The accepted scholarly interpretation of the Irish in the United States can be summarized in William V. Shannon's oft quoted phase: "The history of the Irish in America is founded on a paradox. The Irish were a rural people in Ireland and became a city people in the United States". Thus, the central question for historians of the Irish in America has been: why did they become an urban people?

In response to this question, a general consensus has emerged among American social historians. First, it is generally accepted that the Irish landed in America so poor that they could not immediately move inland, but had to stay in the Atlantic seaboard cities. Second, it is believed that even when the Irish had accumulated enough cash to move inland to farm, they did not do so, largely because they did not have the technological skills to farm in the New World. Or, to put it less obliquely" they were too technologically backward to be good farmers. Third, it is generally accepted that even had the Irishman possessed both the money and the skills to farm, he would not have chosen to do so because of the ineradicable memory of the Great Famine: "The Irish rejected the land, for the land rejected him" is William Shannon's summation. And fourth, it is generally agreed that the Irish were culturally unadapted to rural American social life. The Irish, it is claimed, needed close and compatible neighbours: the loneliness of a farm or even of the rural hamlet was not for them. Lawrence McCaffrey has suggested that "when the Irish finally did begin to move west, most of them preferred places like Chicago, St. Louis and San Francisco to farms".
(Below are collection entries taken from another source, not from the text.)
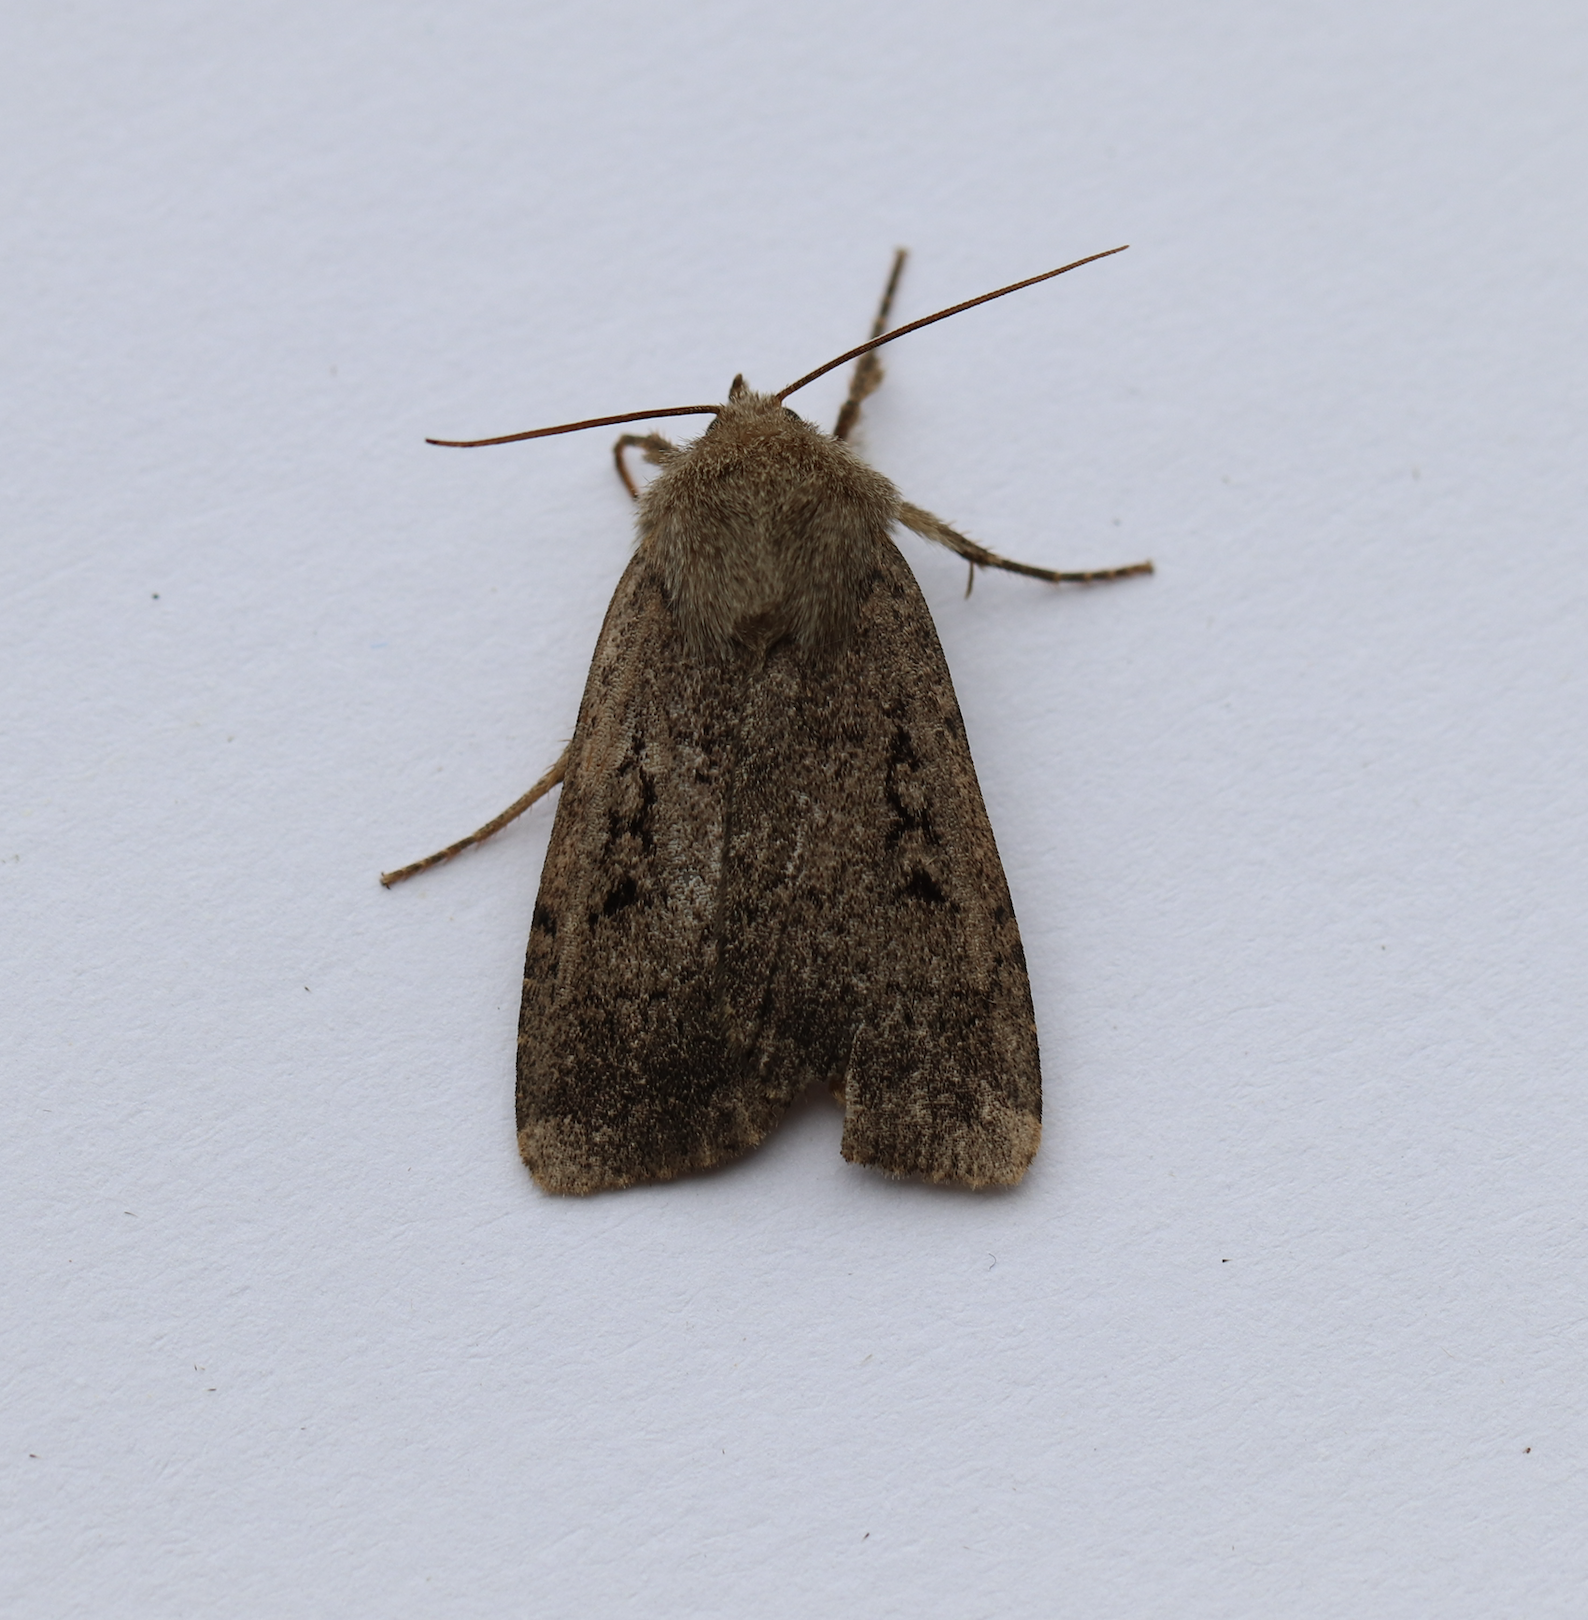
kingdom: Animalia
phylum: Arthropoda
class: Insecta
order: Lepidoptera
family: Noctuidae
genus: Spaelotis
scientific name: Spaelotis clandestina
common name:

The term "Irish American", often used by historians of the Irish in the United States to denote the Irish immigrants and their descendants, is a code-word: it actually means "Irish Roman Catholic". Excluded from it are Protestants. In other words, there is an identification in American historical writing between the terms Irish, Irish American and Irish Catholic.

 The validity of this identification is central to most studies of the Irish in the United States. It is presumed:

  1. that the really important events in the story of the Irish in America did not begin until the Great Famine of the mid-nineteenth century.
  2. That after the mid-nineteenth century, migration by Irish Protestants to the United States was virtually nil

These then are the main components of the standard explanation as to why the Irish in the United States became a city people. What has been the interpretation of the Irish in Canada put forward by Canadian historians? The only serious attempt at a general history of the Irish in Canada has been Nicholas Flood Davin's work of 1877,a goldmine of anecdote but not a scholarly work. There has been no modern attempt at a synthesis. Instead, there are a few deplorable works of ethnic piety and numerous incidental references in regional histories that indicate that the Irish in Canada seem to have settled everywhere, both in the cities and in the country. Until recently, there were only two analyses of the process of assimilation of the Irish into Canadian society- by John Mannion, H. Clare Pentland and Kenneth Duncan. Of these, two (Pentland and Duncan), widely circulated and highly influential, began with the assumption that the Irish in Canada in the last century were a city people.

 Two recent studies, however, have established that the Irish in nineteenth century Canada were not a city people. In the most important of these, Professors A. Gordon Darroch and Michael D. Ornstein drew a large random sample from the heads of households recorded in the 1871 census (approximately 10,000 cases) and found that the Irish were more likely to support themselves by farming than any other occupation: 58.3% of Protestants of Irish origin and 44.3% of Catholics. When one takes into account the fact that farmers were only part of the rural economic structure, it is clear that persons of Irish origin in Canada lived in small towns and in the countyside, and that both Irish Catholics and Irish Protestants, immigrants and their descendants, settled overwhelmingly in the countryside. For example, in 1871, approximately 66.3% of Irish descended Catholics and 83.2% of Irish Descended Protestants were living in rural areas. Both Protestants and Catholics were able to stand the loneliness of pioneering life and were equally able to meet the technological requirements of farming.